Text »
□ □ □ □ □
Thank you for speaking with us. Can you please tell us who you are and what you do?
My name is Femi Adeyemo. I am the founder and CEO of ARNERGY Solar Limited, Lagos. The name is an acronym for Alternative Renewable Energy.
Can you take us through your educational background?
I had my basic education in Nigeria and my first degree in Computer Engineering from Ladoke Akintola University of Technology in Ogbomosho. After graduation, I worked in the Telecoms industry with Huawei Technologies on several of MTN nationwide Base Station Controllers (BSC) and Base Station Transceivers (BTS) rollout and maintenance projects before I left Nigeria in 2006.
Why did you leave Nigeria?
Initially, it was for my Masters Degree; I moved to Stockholm, Sweden to study for a Masters Degree in Information Technology at KTH in Sweden.
Why Sweden? And how was life in Stockholm?
Well, I had two choices, Canada and Sweden. Unfortunately, I couldn’t get a student’s visa for Canada, so Sweden it was. Stockholm is a beautiful city to live in; I really enjoyed my time there. Also, considering my interest in technology, I found technology in Sweden as far back as 2006 to be cutting edge.
After Sweden, what was your next move?
After Sweden, I moved to the UK but left after barely a month for an international telecoms consulting role with a Caribbean company about to begin operations in Suriname, South America, operating under the brand name Uniqa. They had just gotten a license to roll out telecom operating services so I got an offer I couldn’t resist which led to a move to the Caribbean. My stay there was for only about seven months as my initial contract ended and I wanted to explore other countries.
□ □ □ □ □
Supplied data »

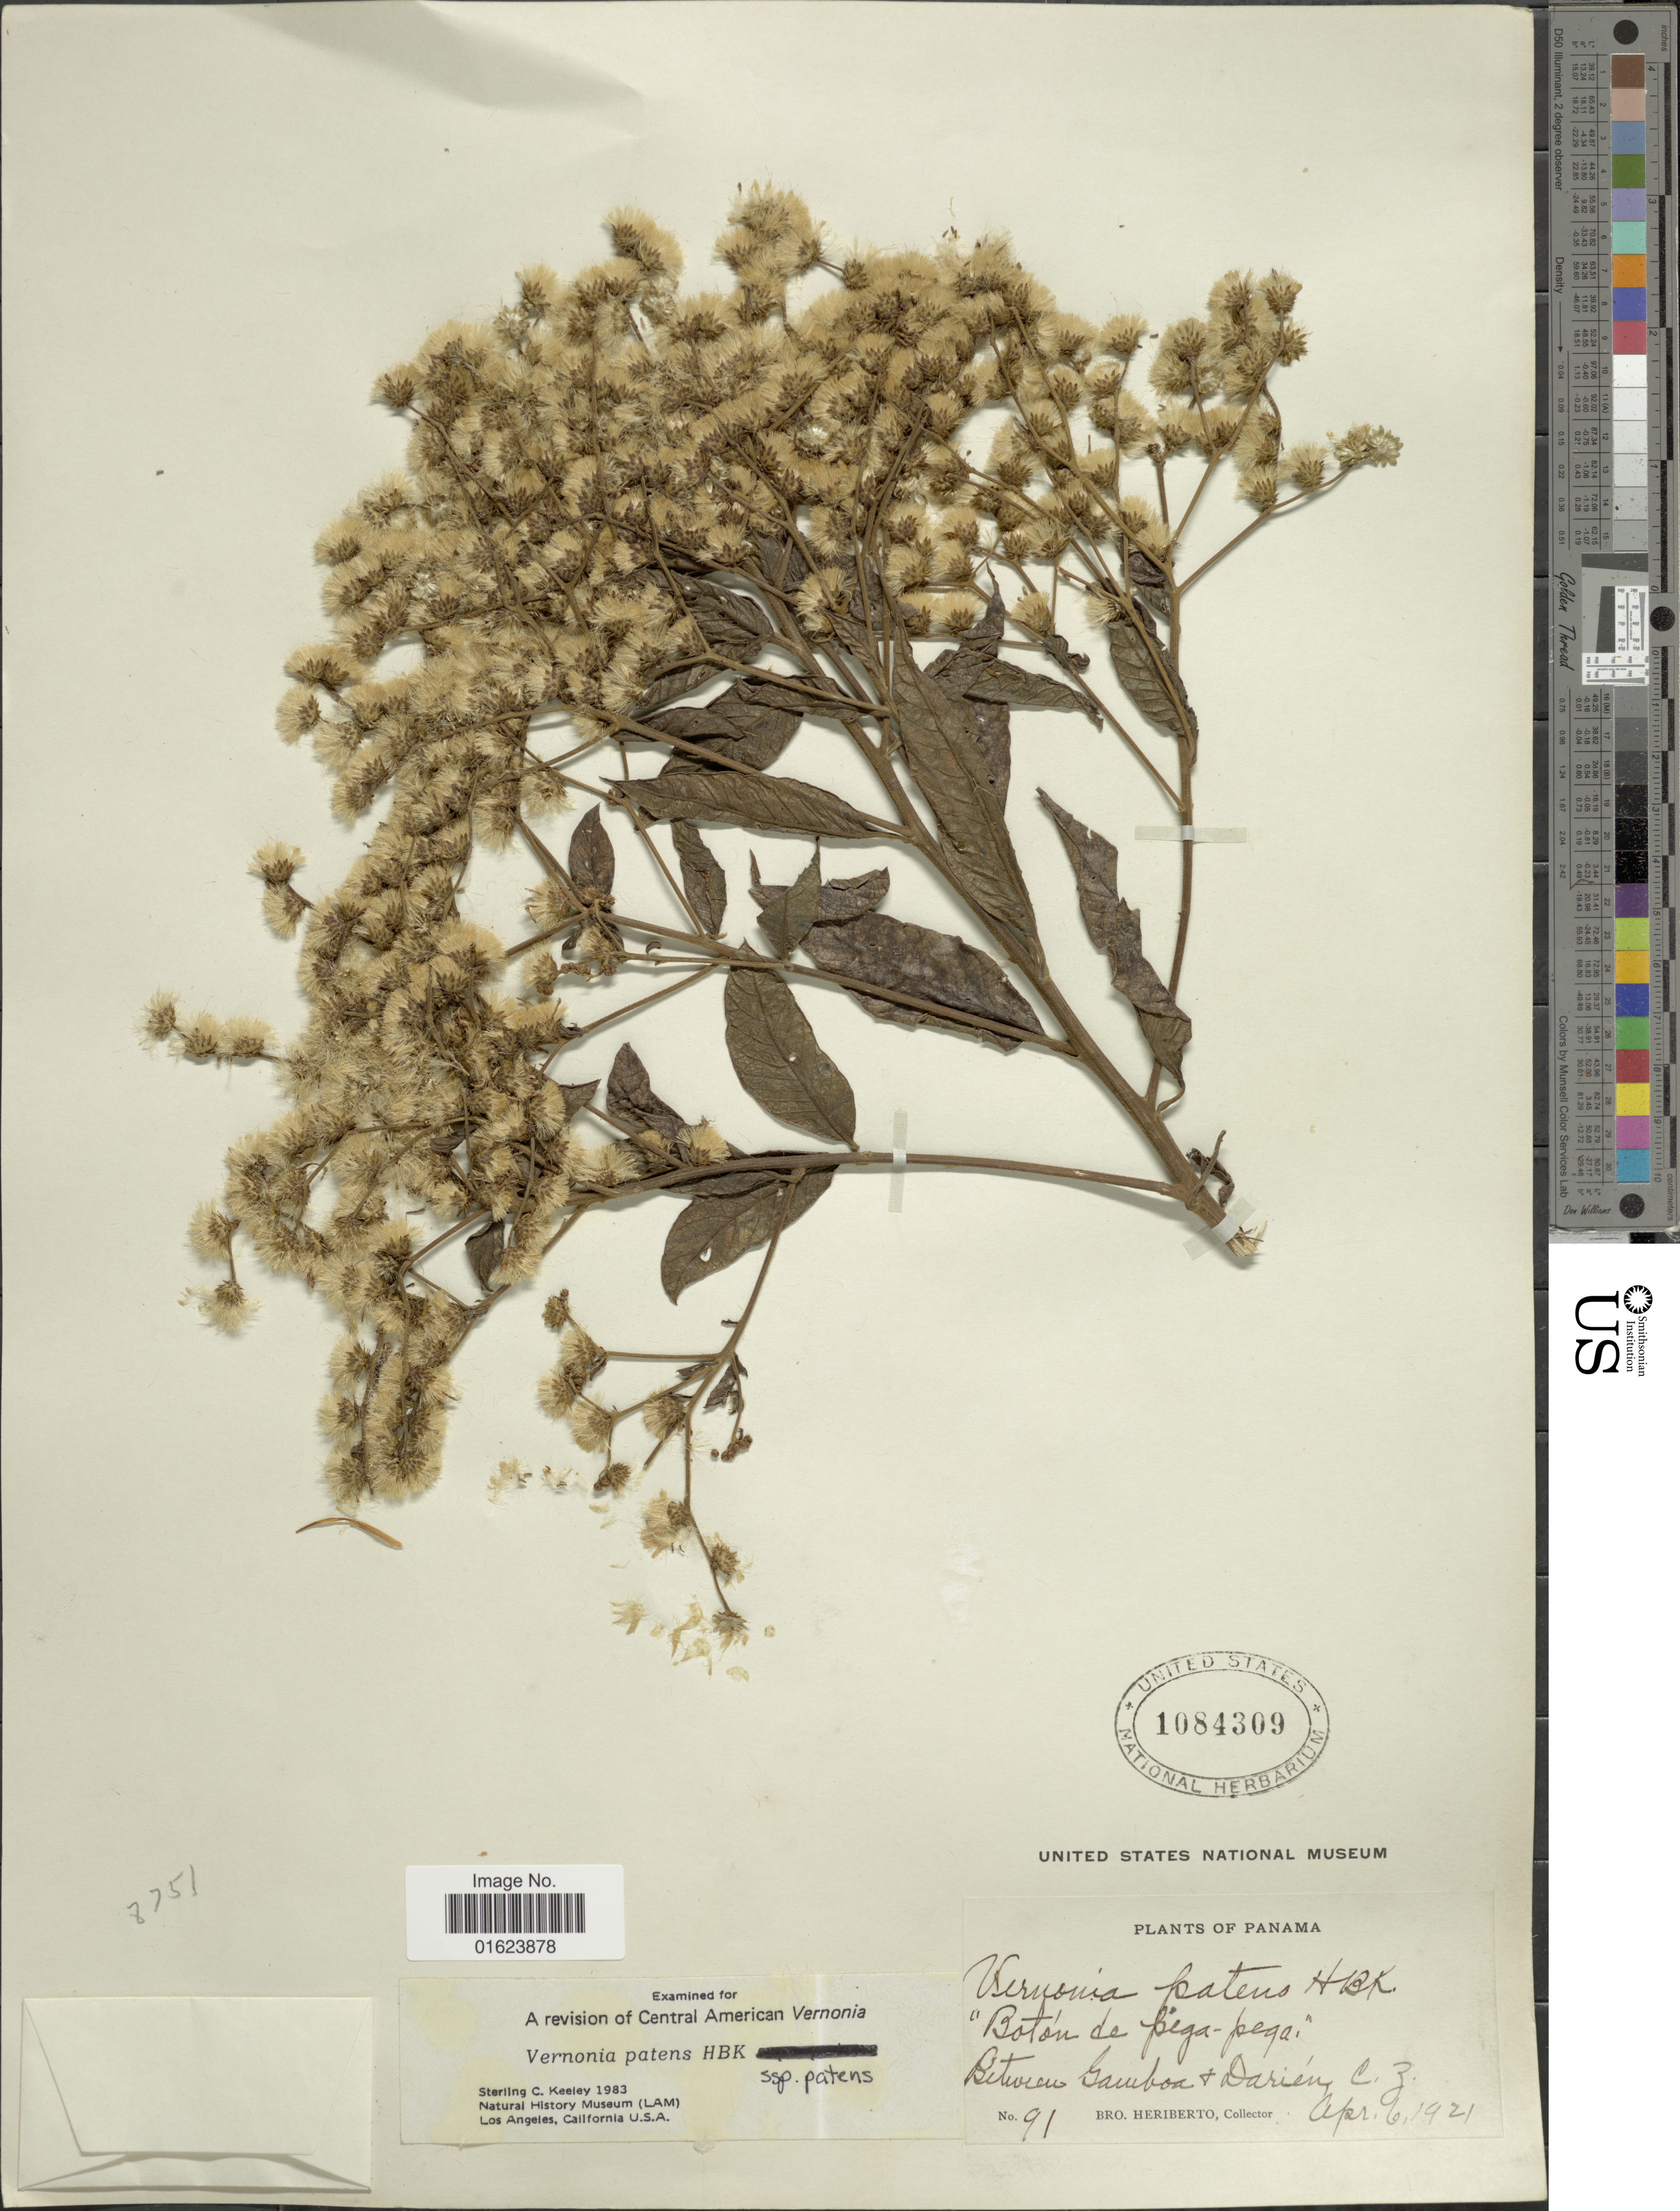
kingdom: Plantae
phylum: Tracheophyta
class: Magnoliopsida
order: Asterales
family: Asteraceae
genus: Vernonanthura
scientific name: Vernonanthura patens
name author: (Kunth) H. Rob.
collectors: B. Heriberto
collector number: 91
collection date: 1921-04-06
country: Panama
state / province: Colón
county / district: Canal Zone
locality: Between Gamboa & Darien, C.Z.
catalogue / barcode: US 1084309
□ □ □ □ □
Description of the task » According to the interview, why did Femi Adeyemo choose Sweden over Canada for his master's degree?

Task answer » He couldn't get a student's visa for Canada.